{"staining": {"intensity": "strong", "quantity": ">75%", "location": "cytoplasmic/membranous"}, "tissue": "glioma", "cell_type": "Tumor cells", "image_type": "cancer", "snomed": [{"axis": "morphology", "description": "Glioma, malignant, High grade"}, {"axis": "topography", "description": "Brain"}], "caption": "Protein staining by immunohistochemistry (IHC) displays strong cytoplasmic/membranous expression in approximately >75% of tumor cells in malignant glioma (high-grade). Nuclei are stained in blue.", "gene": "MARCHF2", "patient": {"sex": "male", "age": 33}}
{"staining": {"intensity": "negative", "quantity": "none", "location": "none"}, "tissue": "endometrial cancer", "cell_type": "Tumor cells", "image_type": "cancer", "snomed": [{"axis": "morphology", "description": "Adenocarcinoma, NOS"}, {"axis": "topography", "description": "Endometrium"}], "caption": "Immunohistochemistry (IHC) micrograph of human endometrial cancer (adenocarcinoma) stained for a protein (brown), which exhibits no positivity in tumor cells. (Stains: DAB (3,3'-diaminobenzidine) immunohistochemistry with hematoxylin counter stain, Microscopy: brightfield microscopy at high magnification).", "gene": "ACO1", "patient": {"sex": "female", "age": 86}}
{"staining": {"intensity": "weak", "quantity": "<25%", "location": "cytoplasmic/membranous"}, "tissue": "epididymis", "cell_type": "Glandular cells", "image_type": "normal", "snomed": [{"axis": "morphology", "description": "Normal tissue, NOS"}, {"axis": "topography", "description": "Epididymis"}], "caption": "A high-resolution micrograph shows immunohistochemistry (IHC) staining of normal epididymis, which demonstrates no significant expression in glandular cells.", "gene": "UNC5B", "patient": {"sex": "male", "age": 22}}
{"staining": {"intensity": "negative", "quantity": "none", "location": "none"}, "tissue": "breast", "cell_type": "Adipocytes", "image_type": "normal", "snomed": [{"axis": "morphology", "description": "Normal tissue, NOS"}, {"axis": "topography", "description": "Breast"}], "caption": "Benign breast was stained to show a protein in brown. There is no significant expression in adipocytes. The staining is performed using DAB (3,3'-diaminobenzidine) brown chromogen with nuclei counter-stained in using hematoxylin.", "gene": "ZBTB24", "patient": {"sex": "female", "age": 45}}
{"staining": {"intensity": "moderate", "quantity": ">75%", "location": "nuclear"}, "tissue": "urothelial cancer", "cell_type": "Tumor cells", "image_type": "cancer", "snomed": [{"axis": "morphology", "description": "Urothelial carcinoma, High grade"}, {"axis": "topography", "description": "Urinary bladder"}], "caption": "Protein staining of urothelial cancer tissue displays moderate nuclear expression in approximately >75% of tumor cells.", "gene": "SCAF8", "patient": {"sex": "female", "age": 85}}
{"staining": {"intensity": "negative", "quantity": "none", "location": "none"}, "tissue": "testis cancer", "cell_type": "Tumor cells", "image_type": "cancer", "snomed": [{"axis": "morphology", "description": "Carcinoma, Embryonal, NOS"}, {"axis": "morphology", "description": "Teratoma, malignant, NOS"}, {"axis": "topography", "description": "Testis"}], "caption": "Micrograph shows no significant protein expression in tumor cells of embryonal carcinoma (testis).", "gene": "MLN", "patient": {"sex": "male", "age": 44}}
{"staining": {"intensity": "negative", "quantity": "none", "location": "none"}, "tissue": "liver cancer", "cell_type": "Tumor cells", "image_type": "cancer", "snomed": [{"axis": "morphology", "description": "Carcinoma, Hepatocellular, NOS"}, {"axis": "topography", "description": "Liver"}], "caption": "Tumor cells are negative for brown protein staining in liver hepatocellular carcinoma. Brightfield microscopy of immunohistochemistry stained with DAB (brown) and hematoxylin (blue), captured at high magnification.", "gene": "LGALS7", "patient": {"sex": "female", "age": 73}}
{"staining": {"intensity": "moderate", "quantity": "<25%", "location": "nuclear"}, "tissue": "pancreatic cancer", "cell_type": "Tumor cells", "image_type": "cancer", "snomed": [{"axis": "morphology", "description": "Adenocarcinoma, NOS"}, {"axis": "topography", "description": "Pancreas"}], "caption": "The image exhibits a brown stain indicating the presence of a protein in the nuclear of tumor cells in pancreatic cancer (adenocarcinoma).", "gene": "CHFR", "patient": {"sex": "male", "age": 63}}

::::

◆ **EXERCISE DESCRIPTION**:
Include the first line of the listing, the line with "high-resolution micrograph shows", and every line between them, each repeated exactly, and output only those.

◆ **THE COMPLETED TASK**:
{"staining": {"intensity": "strong", "quantity": ">75%", "location": "cytoplasmic/membranous"}, "tissue": "glioma", "cell_type": "Tumor cells", "image_type": "cancer", "snomed": [{"axis": "morphology", "description": "Glioma, malignant, High grade"}, {"axis": "topography", "description": "Brain"}], "caption": "Protein staining by immunohistochemistry (IHC) displays strong cytoplasmic/membranous expression in approximately >75% of tumor cells in malignant glioma (high-grade). Nuclei are stained in blue.", "gene": "MARCHF2", "patient": {"sex": "male", "age": 33}}
{"staining": {"intensity": "negative", "quantity": "none", "location": "none"}, "tissue": "endometrial cancer", "cell_type": "Tumor cells", "image_type": "cancer", "snomed": [{"axis": "morphology", "description": "Adenocarcinoma, NOS"}, {"axis": "topography", "description": "Endometrium"}], "caption": "Immunohistochemistry (IHC) micrograph of human endometrial cancer (adenocarcinoma) stained for a protein (brown), which exhibits no positivity in tumor cells. (Stains: DAB (3,3'-diaminobenzidine) immunohistochemistry with hematoxylin counter stain, Microscopy: brightfield microscopy at high magnification).", "gene": "ACO1", "patient": {"sex": "female", "age": 86}}
{"staining": {"intensity": "weak", "quantity": "<25%", "location": "cytoplasmic/membranous"}, "tissue": "epididymis", "cell_type": "Glandular cells", "image_type": "normal", "snomed": [{"axis": "morphology", "description": "Normal tissue, NOS"}, {"axis": "topography", "description": "Epididymis"}], "caption": "A high-resolution micrograph shows immunohistochemistry (IHC) staining of normal epididymis, which demonstrates no significant expression in glandular cells.", "gene": "UNC5B", "patient": {"sex": "male", "age": 22}}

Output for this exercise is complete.